**WHAT IS REQUIRED:**
Please work out how many lines in the data below hold the word "outbreak", and state only the number.

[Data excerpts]
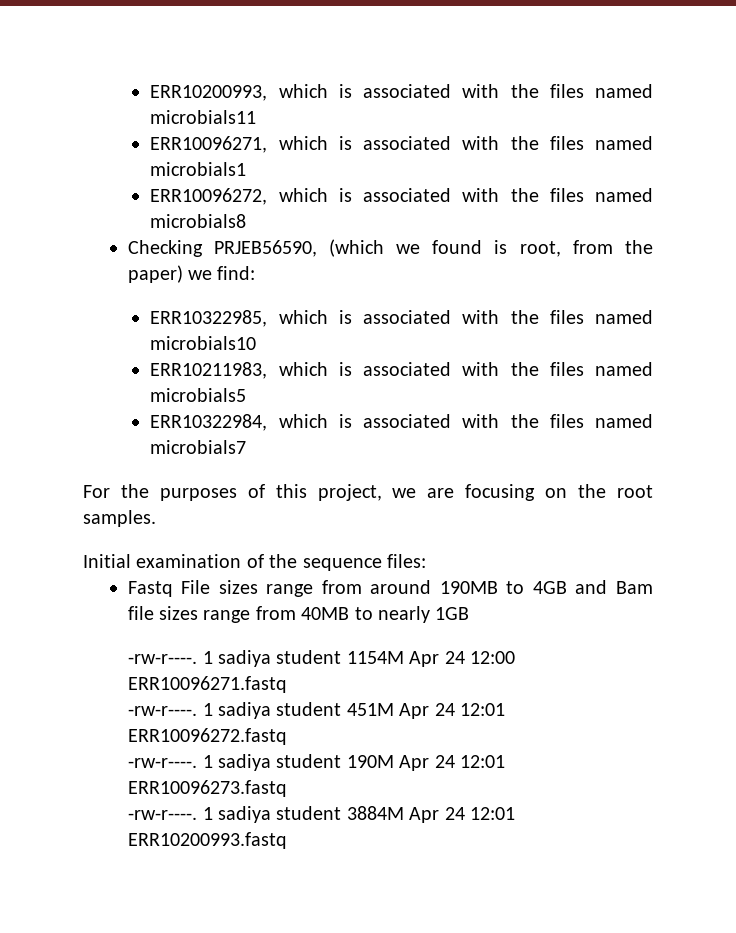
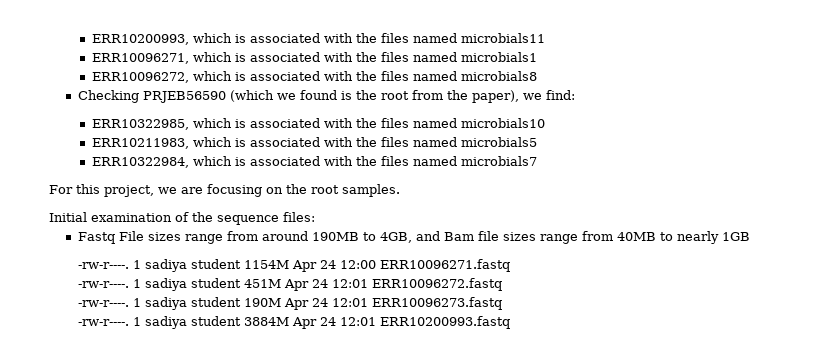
[213,240,317,257] PRJEB56590, -> [142,91,226,103] PRJEB56590
[519,241,561,257] root, -> [355,90,409,100] the root
[127,265,183,283] paper) -> [471,90,519,103] paper),
[120,484,265,501] the purposes of -> (73, 189) none
[532,581,567,594] 4GB -> [379,232,412,243] 4GB,

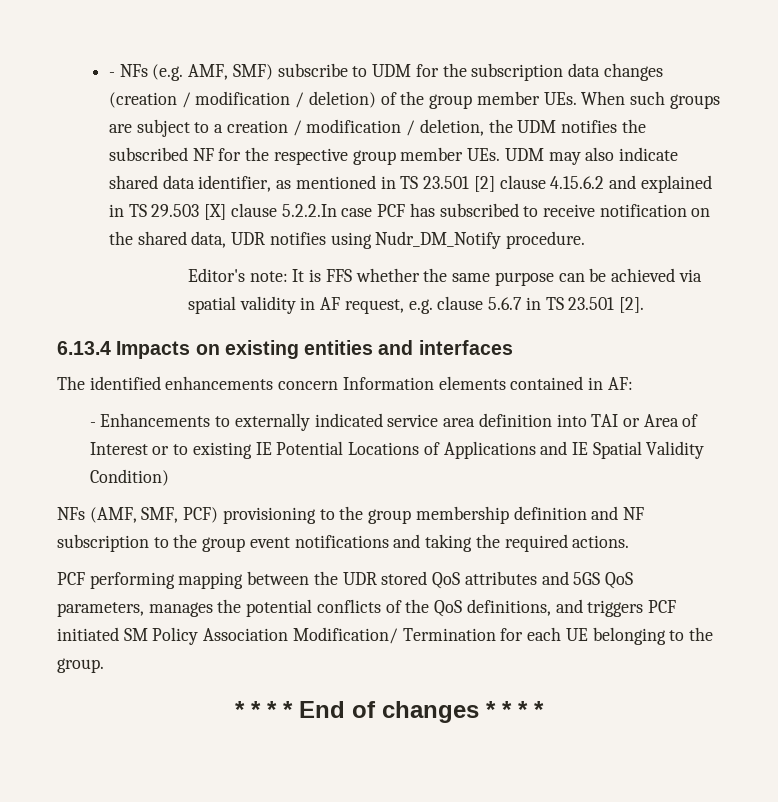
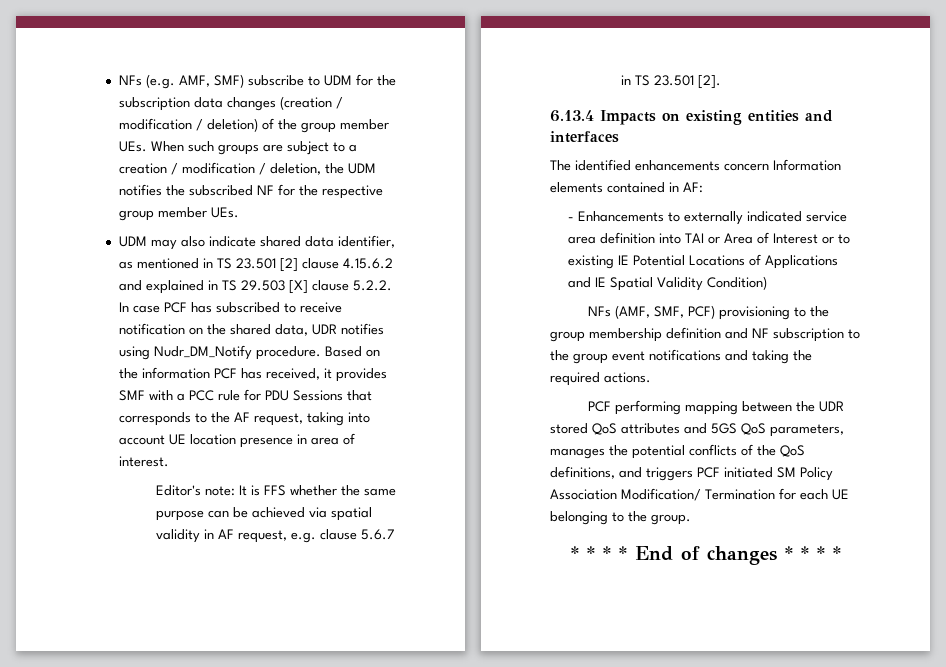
[109,72,116,77] - -> (118, 80) none
(501, 154) none -> (239, 212) //
[281,204,337,217] 5.2.2.In -> [352,280,392,291] [118,302,129,312] 5.2.2. In
(586, 240) none -> [324,346,380,357] [118,367,387,382] [118,389,372,401] [118,412,370,426] [118,433,355,448] [118,456,169,467] Based on the information PCF has received, it provides SMF with a PCC rule for PDU Sessions that corresponds to the AF request, taking into account UE location presence in area of interest.

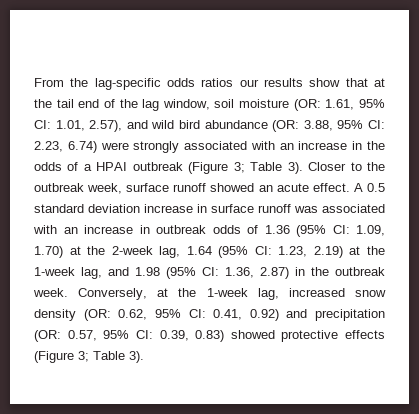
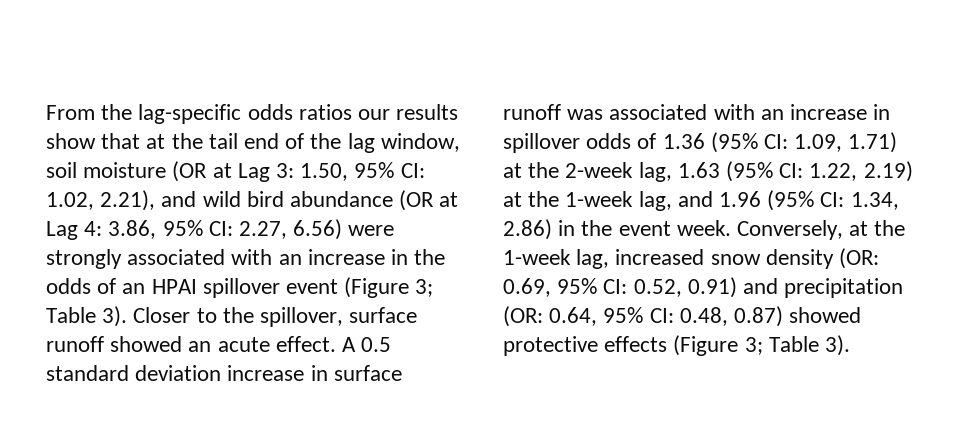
[293,99,385,111] [34,120,385,132] [34,141,97,153] (OR: 1.61, 95% CI: 1.01, 2.57), and wild bird abundance (OR: 3.88, 95% CI: 2.23, 6.74) -> [172,161,425,182] [46,190,459,211] [46,219,343,240] (OR at Lag 3: 1.50, 95% CI: 1.02, 2.21), and wild bird abundance (OR at Lag 4: 3.86, 95% CI: 2.27, 6.56)
[83,162,183,171] a HPAI outbreak -> [122,278,339,298] an HPAI spillover event
[34,183,123,194] outbreak week, -> [260,307,344,327] spillover,
[156,225,206,234] outbreak -> [503,133,580,153] spillover
[34,246,63,258] 1.70) -> [848,132,898,153] 1.71)
[186,246,308,258] 1.64 (95% CI: 1.23, -> [677,161,858,182] 1.63 (95% CI: 1.22,
[135,267,385,279] 1.98 (95% CI: 1.36, 2.87) in the outbreak -> [719,190,899,211] [503,219,671,240] 1.96 (95% CI: 1.34, 2.86) in the event
[118,309,279,321] 0.62, 95% CI: 0.41, 0.92) -> [503,277,737,298] 0.69, 95% CI: 0.52, 0.91)
[67,330,225,342] 0.57, 95% CI: 0.39, 0.83) -> [549,306,784,327] 0.64, 95% CI: 0.48, 0.87)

**THE COMPLETED TASK:**
4